Tuesday, September 25, 2007

Who could have imagined that Mahmoud Ahmadinejad would meet his match in the Ivy League?

After Official New York had treated the Iranian fruitcake like a visiting potentate, denying him a visit to Ground Zero only because of “security concerns,” a university president stood up to tell the piggish Mr. Ahmadinejad, the celebrated Holocaust denier, would-be destroyer of Israel and Public Enemy No. 1 in America, to crawl back under his rock. Security had nothing to do with it.

“Mr. President,” President Lee Bollinger of Columbia told him, “you exhibit all the signs of a petty and cruel dictator.” And how about this: “When you come to a place like [a university], it makes you simply ridiculous. The truth is that the Holocaust is the most documented event in human history.” Or this: “You are either brazenly provocative or astonishingly uneducated.”

Mr. Bollinger may have felt under pressure from rich alumni after his brazenly provocative and astonishingly uneducated remarks earlier about his eagerness to invite Hitler to speak on campus, if only der fuehrer were not still dead. But whatever the why and the wherefore, he gave Mr. Ahmadinejad ample reason to wish that he had slept late in his suite at the Barclay. Such contempt is usually heard in the Ivy League only for George Bush, soldiers, Israel, churchgoing Christians and others with whom they have differences of opinion.

President Bush, smarting from the diplomatic necessity to allow Mr. Ahmadinejad into the United States, applauded the outcome at Columbia. His appearance on Morningside Heights “speaks volumes about the greatness of America,” and if Professor Bollinger considers Mr. Ahmadinejad’s visit an educational experience, “I guess it’s OK with me.”

The invitation certainly smacked of showing off, and if Mr. Bollinger actually thinks inviting the “petty and cruel dictator” to lecture his students had anything to do with academic freedom, as he says it did, someone should keep the Columbia president in after school to explain the First Amendment and the concept of academic freedom. Mitch McConnell, the Republican senator from Kentucky, maybe.

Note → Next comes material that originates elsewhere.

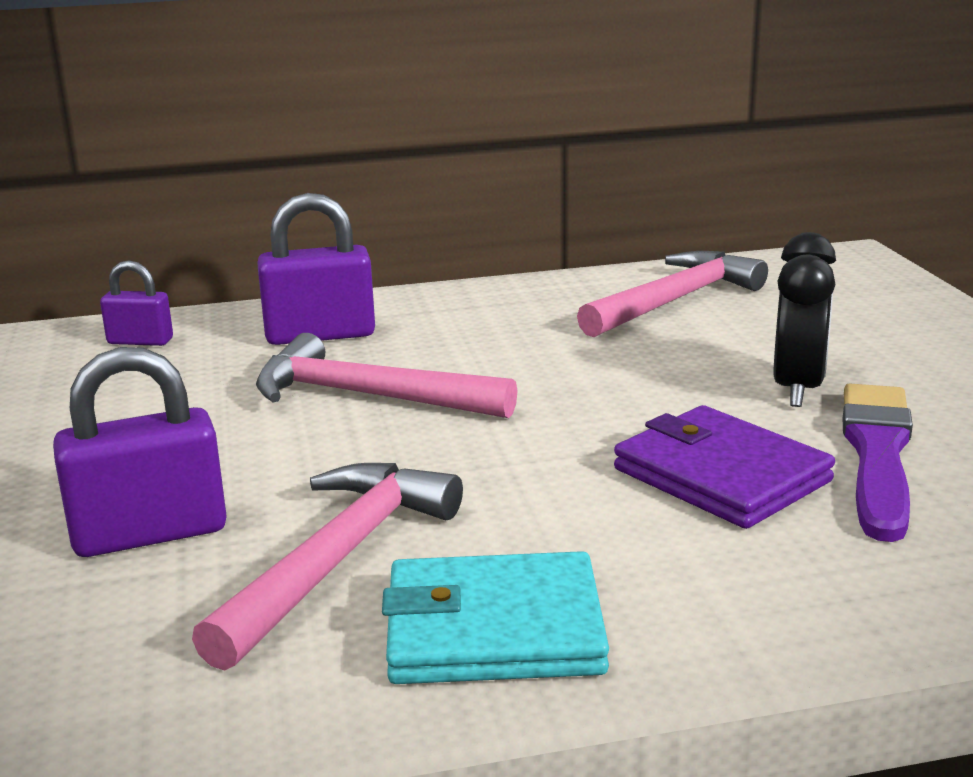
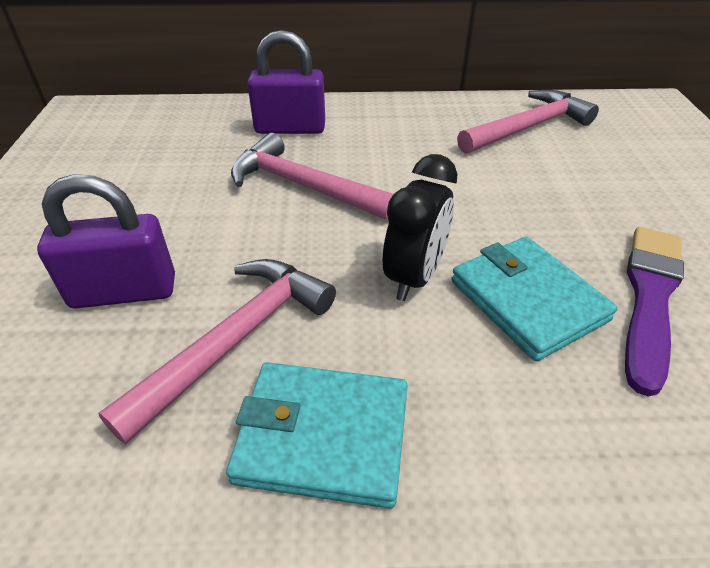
camera: 10 degrees right, 20 degrees up
(140, 341) = (181, 119): purple padlock -> none
(721, 475) = (527, 300): purple wallet -> turquoise wallet
(797, 389) = (599, 222): black clock -> black clock (414, 277)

“There’s a world of difference between not preventing Ahmadinejad from speaking and handing a megalomaniac a megaphone and a stage to use it,” he said.

Joe Lieberman, the independent Democrat senator from Connecticut, could tell him why the invitation was a sorry spectacle of misguided generosity. “He comes, literally, with blood on his hands.”

Mr. Ahmadinejad tried to smile through the introduction, but before long, a discerning observer could see smoke rising from his ears. When he finally got up to speak — to far more applause than the occasion actually required, diplomatic nicety or not — he clearly couldn’t believe how he had been treated. But he would rise above insult.

He didn’t take back his insistence that the Holocaust never happened, exactly, but he did “grant this happened.” Still, he has a duty to defend Holocaust deniers who have been prosecuted in Austria and Germany. “There’s nothing known as absolute,” he said, slyly. He repeated his desire to visit Ground Zero and dropped a hint as to why, invoking a popular refrain on our own Democratic loony fringe: “Why did this happen? What caused it? What conditions led to it? Who was truly involved? Who was really involved and put it all together?”

The famous Iranian medical researcher finally took a question about his regime’s treatment of homosexuals. The Iranian judiciary system merely executes violent criminals and high-level drug dealers, like doctors killing microbes in a Petri dish. “In Iran,” he said, “we don’t have homosexuals like in your country.”

Outside on a gorgeous early autumn afternoon, dozens of demonstrators who couldn’t get in the lecture hall linked arms and sang songs about peace, brotherhood and other good stuff. A two-piece jug band played riffs on the old Jimmie Davis campfire ballad, “You Are My Sunshine.” It clearly wasn’t about the visitor. The Ivy League, if only for a day, was tough.

Wesley Pruden is editor in chief of The Times.